### What you are asked to do
Can you copy, word for word, the stretch of the pangrammic crosswords text below from "Having been a" through "on my computer."?

======== Source excerpt ========

Pangrammic Crosswords, Part 2

A couple of weeks ago I wrote about pangrammic crosswords (a crossword of valid words which uses every letter of the alphabet exactly once*). The goal is to try to make the "tightest" grid of words so that the bounding rectangular box of the configuration has the smallest possible area.

Pangrammic crosswords have been toyed with since at least 1970 (the earliest reference I have seen of them). As far as I know, the final example I gave in that earlier LOGOLOG entry is the tightest created (an area of 44 = 4x11, using words from the third edition of the Official Scrabble Players Dictionary [OSPD3]).

That was the best answer known... until now. I have improved upon the solution.

My inspiration came from a different (but very reputable) word source: Merriam-Webster's Third New International Dictionary (MW3). Sometime last week it came to my attention that that lexicon includes "waqf" as a word (for these logological challenges I generally try to find single, non-hyphenated entries in boldface which are not abbreviations and are, at most, said to be "sometimes capitalized" -- words listed as slang and obsolete are acceptable).

Having been a competitive Scrabble player in the past I sort of had the OSPD3 list of "Q-without-U" words burned into my brain. I don't play Scrabble anymore, and I need to start making an effort to ignore that tunnel vision. It turns out that the MW3 has many, many more U-less Q-words than are afforded tournament Scrabble players.

"Waqf" happens to be a very useful one as far as pangrams go. "F", "Q", and "W" are all letters which often bedevil pangrammists, and to get them all collected into one word that uses only one vowel is a godsend.

It still took me several hours to improve upon my earlier 44-area crossword, however. Believe it or not, this is how I spent my New Year's Eve. Not partying until midnight, not watching television programs. No, I was shuffling a set of 26 letter tiles about on my desktop with the CD-Rom of my unabridged dictionary fired up on my computer.

Sometime late that night (very early in 2006, I guess), I created this gem:

 WAQFS
V L  T
UMP XI
G  Z C
H JERK
 NOD Y
  B   

ALP, a high rugged mountain
JERK, a foolish person
JOB, a piece of work
NOD, a sign of approval
STICKY, being like an adhesive
UMP, an umpire
VUGH, variation of VUG, a small unfilled cavity in a rock
WAQFS, multiple Islamic endowments
XI, a Greek letter
ZED, the letter "Z"

That's a 6x7 rectangle, for an area of 42. An improvement of two units!

As pleased as I was with that find, it seemed to only inspire me to look for an even better answer. The searches were geting tougher (there just wasn't a lot of room left for the letters to squeeze into a box), but I still thought smaller configurations might be possible.

======== Data rows ========

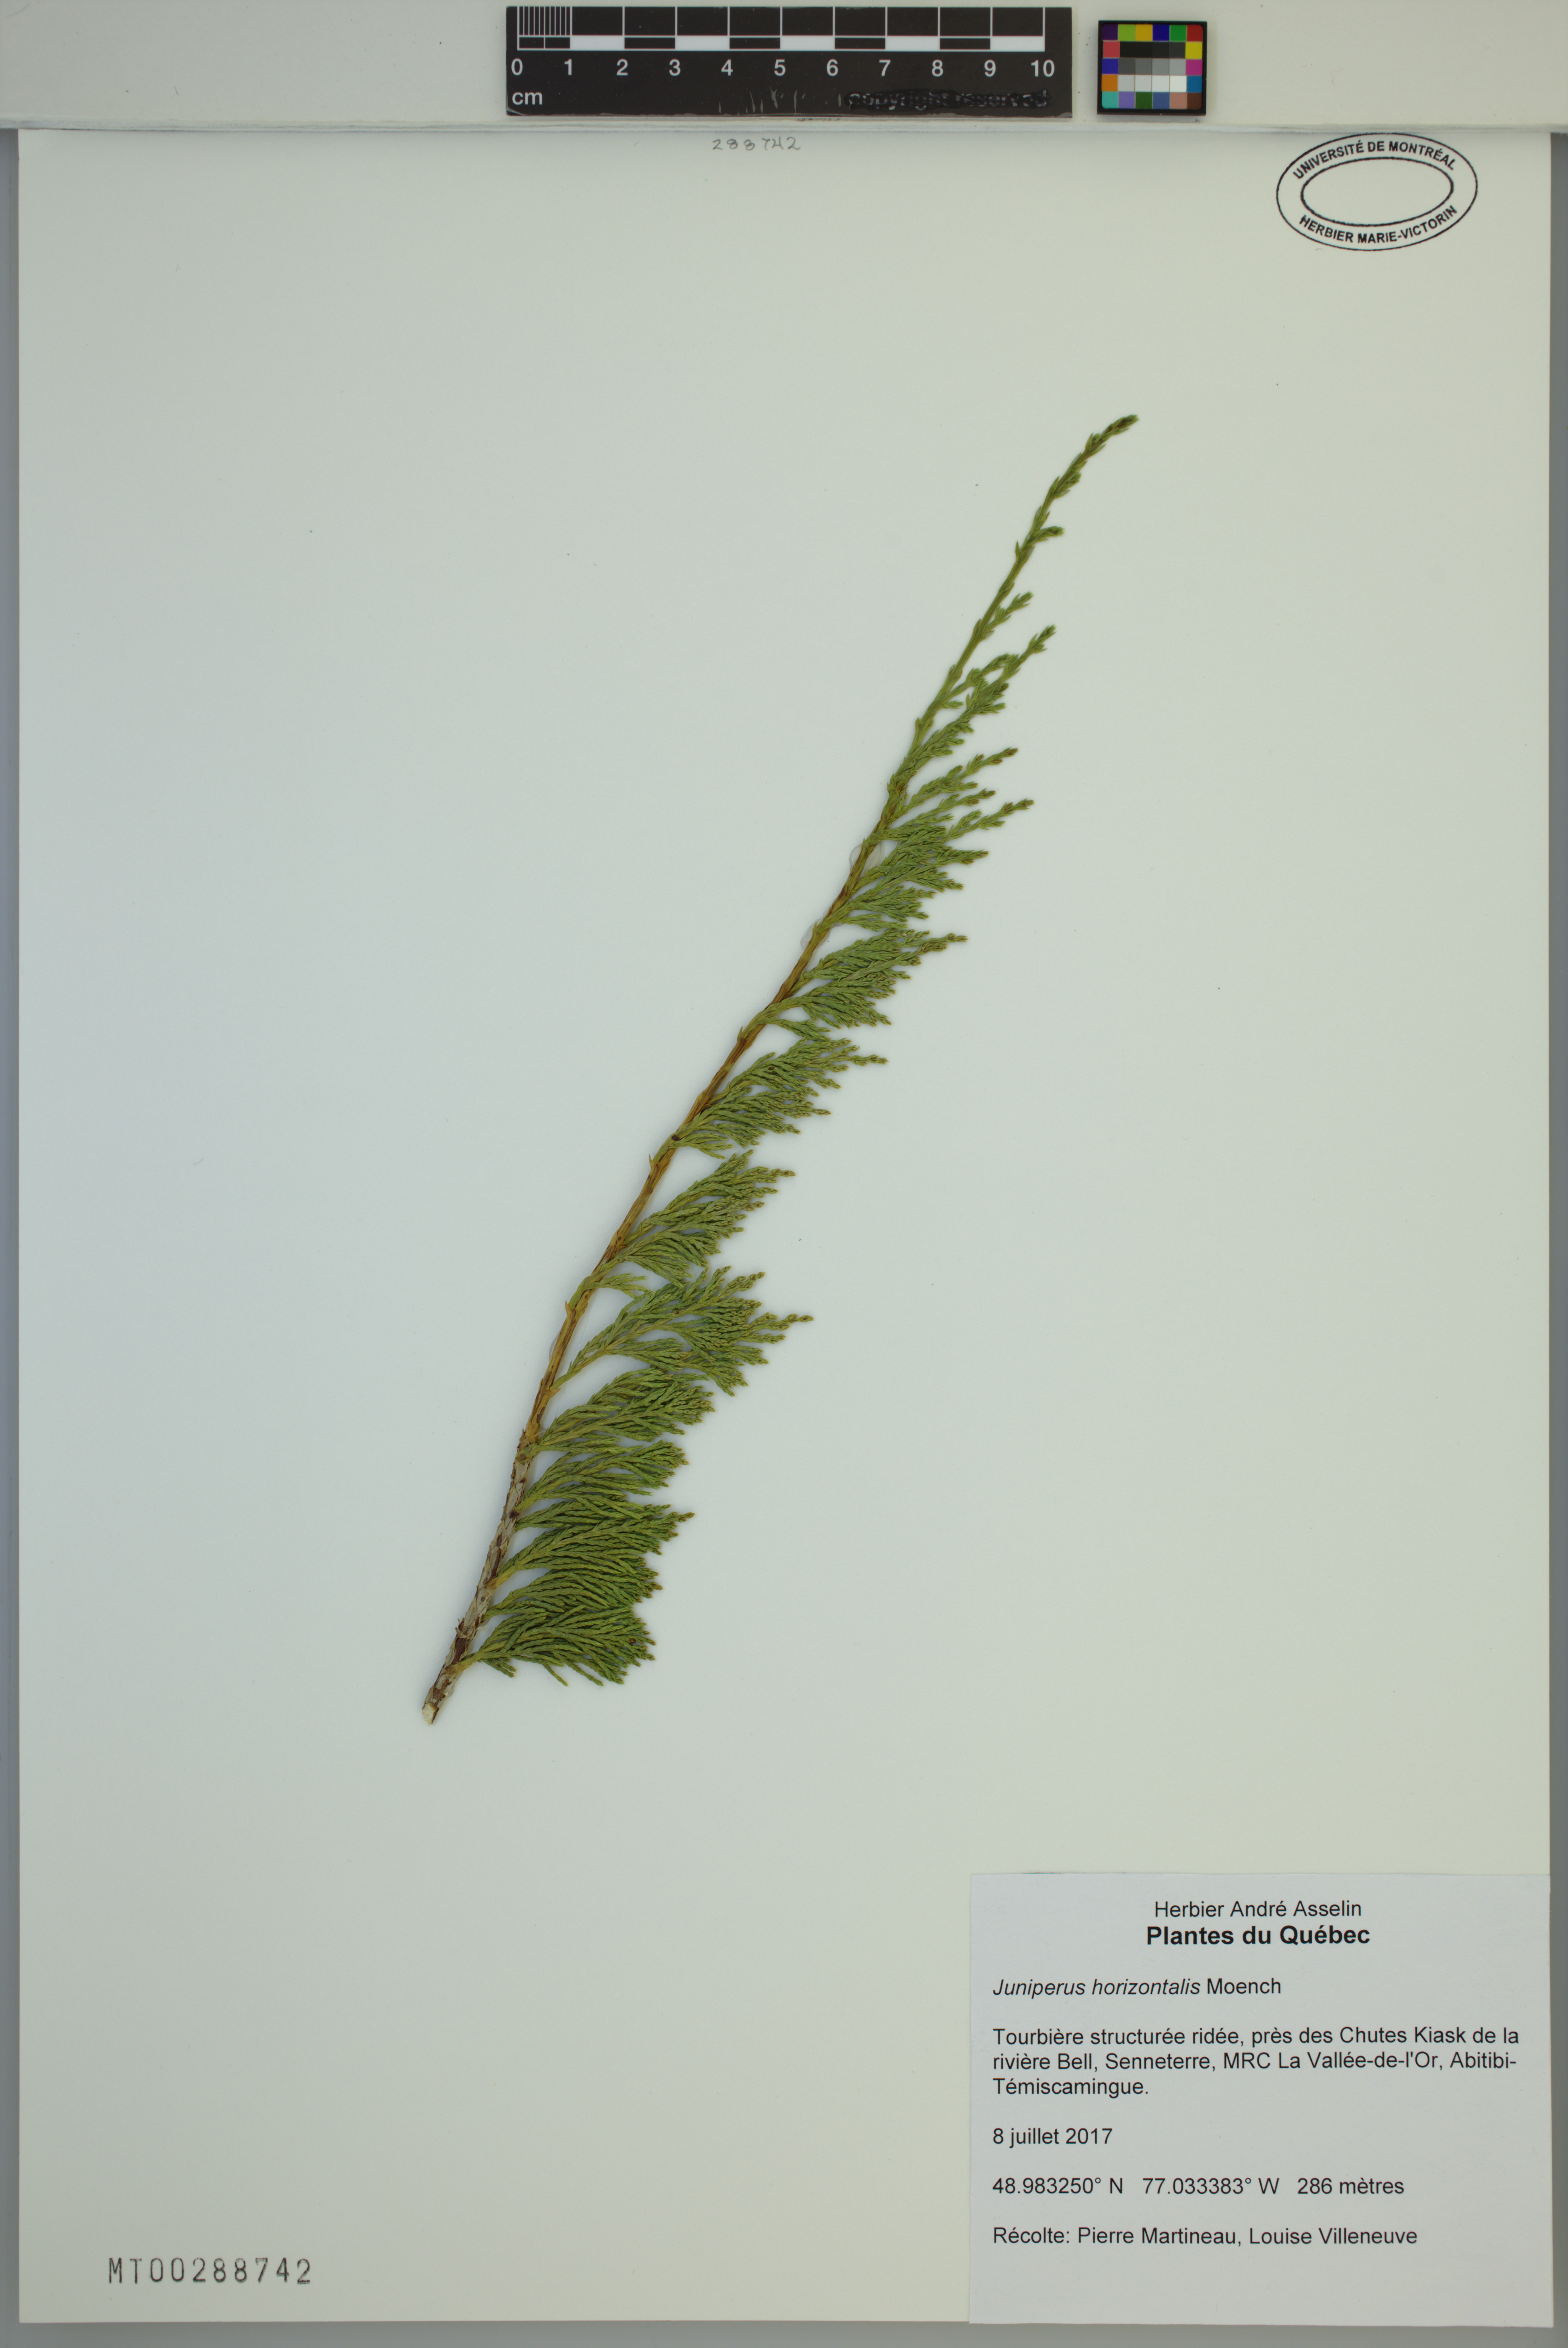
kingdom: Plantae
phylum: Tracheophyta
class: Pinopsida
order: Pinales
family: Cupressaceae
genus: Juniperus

========
======== Data rows ========

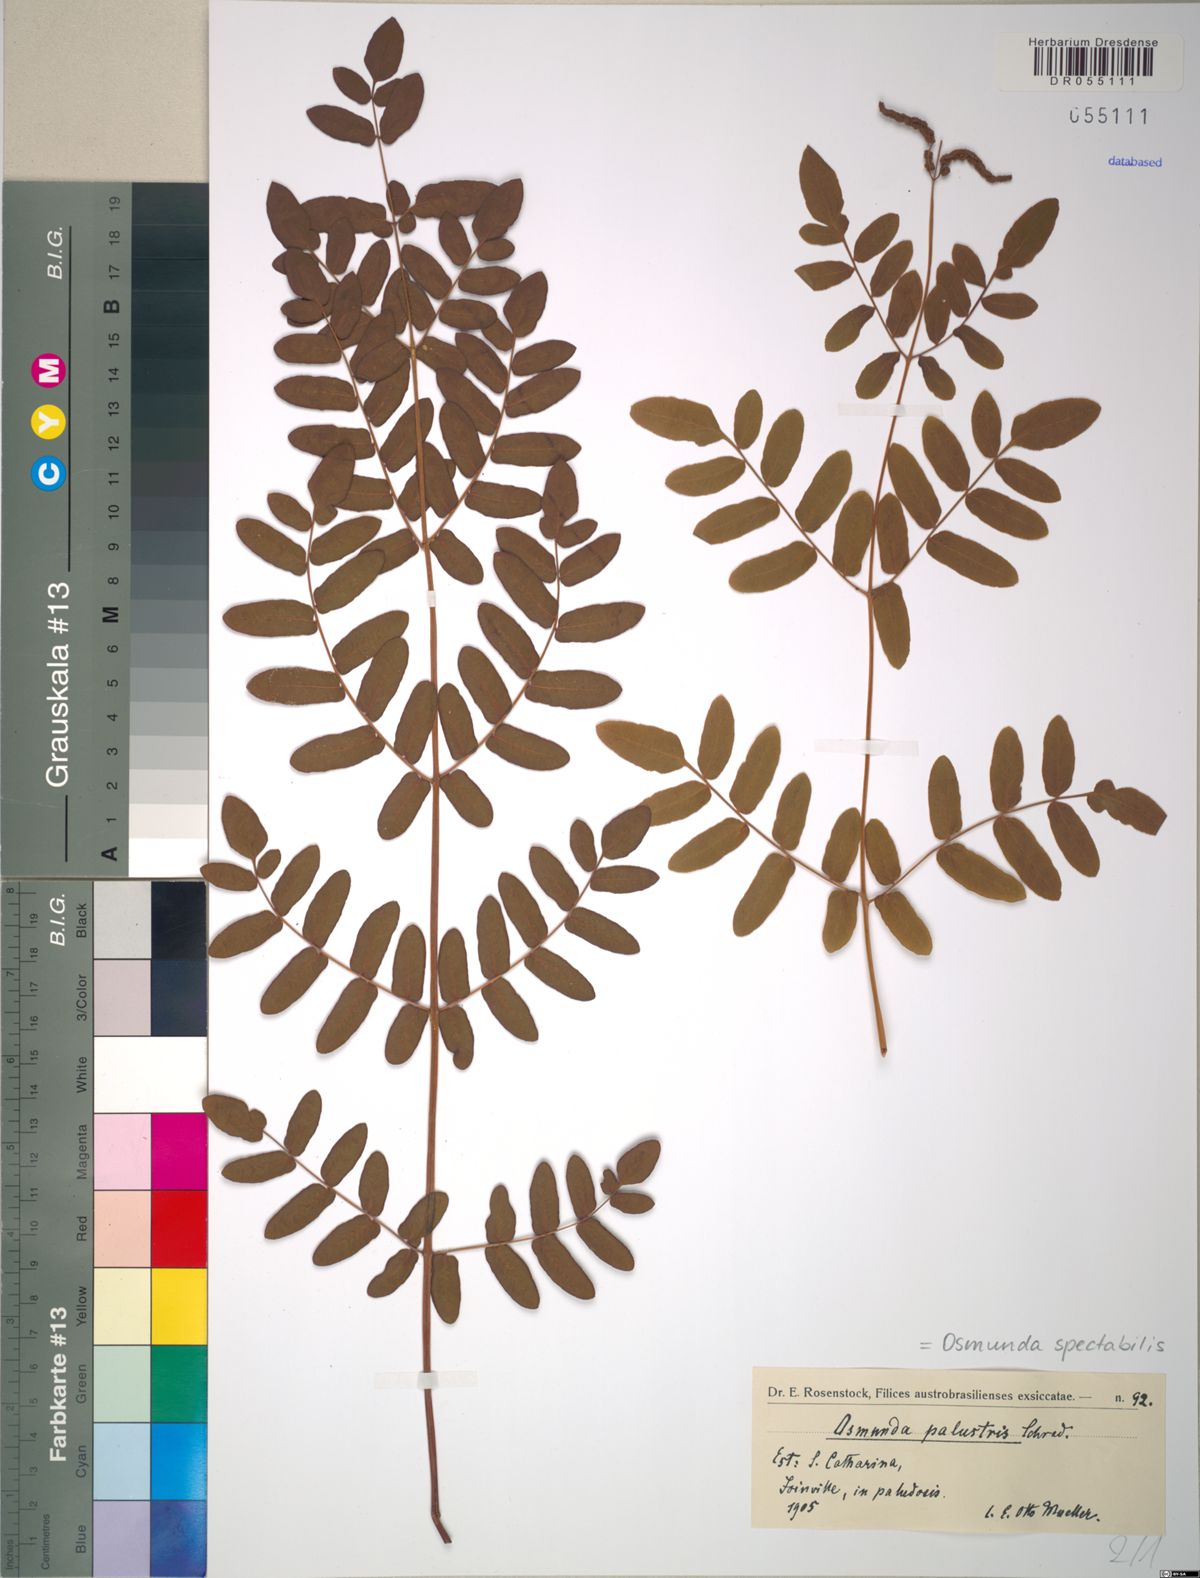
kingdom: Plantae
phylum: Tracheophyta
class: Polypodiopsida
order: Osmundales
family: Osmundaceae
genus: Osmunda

========

### Result
Having been a competitive Scrabble player in the past I sort of had the OSPD3 list of "Q-without-U" words burned into my brain. I don't play Scrabble anymore, and I need to start making an effort to ignore that tunnel vision. It turns out that the MW3 has many, many more U-less Q-words than are afforded tournament Scrabble players.

"Waqf" happens to be a very useful one as far as pangrams go. "F", "Q", and "W" are all letters which often bedevil pangrammists, and to get them all collected into one word that uses only one vowel is a godsend.

It still took me several hours to improve upon my earlier 44-area crossword, however. Believe it or not, this is how I spent my New Year's Eve. Not partying until midnight, not watching television programs. No, I was shuffling a set of 26 letter tiles about on my desktop with the CD-Rom of my unabridged dictionary fired up on my computer.